The Somme was very much a rural landscape. Through Amiens and Albert a main road route ran up towards would eventually be the front lines, other roads and routes existed but were certainly not suitable for the amount of traffic and use they would need to endure. There were few railway lines and many of the rivers didn't have bridges. Both Road and railways needed to be constructed for the huge quantity of constant water food and water supplies, ammunition and equipment. This being as well as troop accommodation, trenches, dugouts etc. An utterly exhausting programme, but concealment was key, so that an attacks made would have the element of surprise. Division troops could expect to dig both assembly and communication trenches, mortar emplacements, trenches for water supplies and cabling, bridges and gas cylinder stations. All this prior any organisation of manning the trenches and training for forthcoming offences.
The Artillery Regiments were also very busy, over 3000 filed guns and heavier artillery, along with over 1500 trench mortars were deployed to support the Somme battlefront.
The Somme offensive began on the 24th June with a preliminary bombardment, with over a million rounds fired in an attempt to flatten any German defenses that may hamper the advance of the Infantry upon zero hour.
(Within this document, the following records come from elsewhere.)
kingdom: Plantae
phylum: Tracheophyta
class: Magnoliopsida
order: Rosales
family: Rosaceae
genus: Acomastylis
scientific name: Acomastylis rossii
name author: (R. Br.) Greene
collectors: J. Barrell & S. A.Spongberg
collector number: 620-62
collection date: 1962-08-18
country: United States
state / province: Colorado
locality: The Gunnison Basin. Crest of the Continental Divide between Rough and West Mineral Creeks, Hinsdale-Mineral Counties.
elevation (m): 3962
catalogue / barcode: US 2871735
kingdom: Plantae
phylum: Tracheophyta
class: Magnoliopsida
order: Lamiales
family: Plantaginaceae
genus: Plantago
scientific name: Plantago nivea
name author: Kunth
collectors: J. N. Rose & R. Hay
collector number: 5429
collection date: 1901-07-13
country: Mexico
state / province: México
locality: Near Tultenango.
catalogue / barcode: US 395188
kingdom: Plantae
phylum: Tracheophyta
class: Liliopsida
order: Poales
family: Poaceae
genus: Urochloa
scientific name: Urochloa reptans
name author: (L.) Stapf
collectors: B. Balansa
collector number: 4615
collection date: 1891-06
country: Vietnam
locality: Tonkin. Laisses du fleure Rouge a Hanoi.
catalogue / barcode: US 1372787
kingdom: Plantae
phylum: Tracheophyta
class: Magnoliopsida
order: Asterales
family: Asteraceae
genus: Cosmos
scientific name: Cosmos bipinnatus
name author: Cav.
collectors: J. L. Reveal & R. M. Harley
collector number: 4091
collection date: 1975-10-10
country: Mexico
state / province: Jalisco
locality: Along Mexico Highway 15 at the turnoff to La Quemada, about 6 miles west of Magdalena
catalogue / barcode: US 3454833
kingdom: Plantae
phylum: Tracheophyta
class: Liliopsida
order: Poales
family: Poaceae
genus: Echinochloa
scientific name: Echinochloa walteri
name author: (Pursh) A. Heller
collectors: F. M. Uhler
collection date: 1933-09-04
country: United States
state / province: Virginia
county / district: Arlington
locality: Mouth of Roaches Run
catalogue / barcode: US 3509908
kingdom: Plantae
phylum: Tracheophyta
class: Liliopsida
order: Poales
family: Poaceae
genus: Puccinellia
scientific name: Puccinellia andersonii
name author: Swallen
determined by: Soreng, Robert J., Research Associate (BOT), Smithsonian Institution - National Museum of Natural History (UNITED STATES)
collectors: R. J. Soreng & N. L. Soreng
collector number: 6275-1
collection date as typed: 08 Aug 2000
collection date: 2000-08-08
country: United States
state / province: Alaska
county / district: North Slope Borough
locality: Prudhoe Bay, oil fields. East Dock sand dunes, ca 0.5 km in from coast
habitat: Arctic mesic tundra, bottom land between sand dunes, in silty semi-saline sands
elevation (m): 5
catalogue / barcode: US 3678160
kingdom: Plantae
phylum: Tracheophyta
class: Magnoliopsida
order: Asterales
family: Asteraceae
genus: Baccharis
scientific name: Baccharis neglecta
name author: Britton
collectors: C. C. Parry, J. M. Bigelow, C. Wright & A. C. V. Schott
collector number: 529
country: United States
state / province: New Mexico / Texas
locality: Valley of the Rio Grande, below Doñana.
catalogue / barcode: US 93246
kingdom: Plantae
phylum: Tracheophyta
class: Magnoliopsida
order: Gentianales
Come 30th June it was expected that all had been accomplished and the British Army were ready to attempt a hopefully decisive breakthrough in the German line. The plan was to initiate 3 planned phases, in hope that at least one phase would
breach the enemy line and inflict utter havoc on the German Troops. There was a diversionary attack further North at Gommecourt along with the French committing themselves to fight either side of the River Somme in support of the British offensive. Although preparations and the build up had not been ideal, The Battle of The Somme was to commence on 1st July. Haig himself wasn't brimming with confidence with plans being delayed by rain contributing to waterlogged trenches and guns.
However, the offensive began, the casualties on both sides were far beyond anyone had imagined. By the end of 1916, hundreds of thousands of men were wounded, killed or had just disappeared on the battlefield, not just British and the French. Men from all corners of the Earth fought and died on the Somme.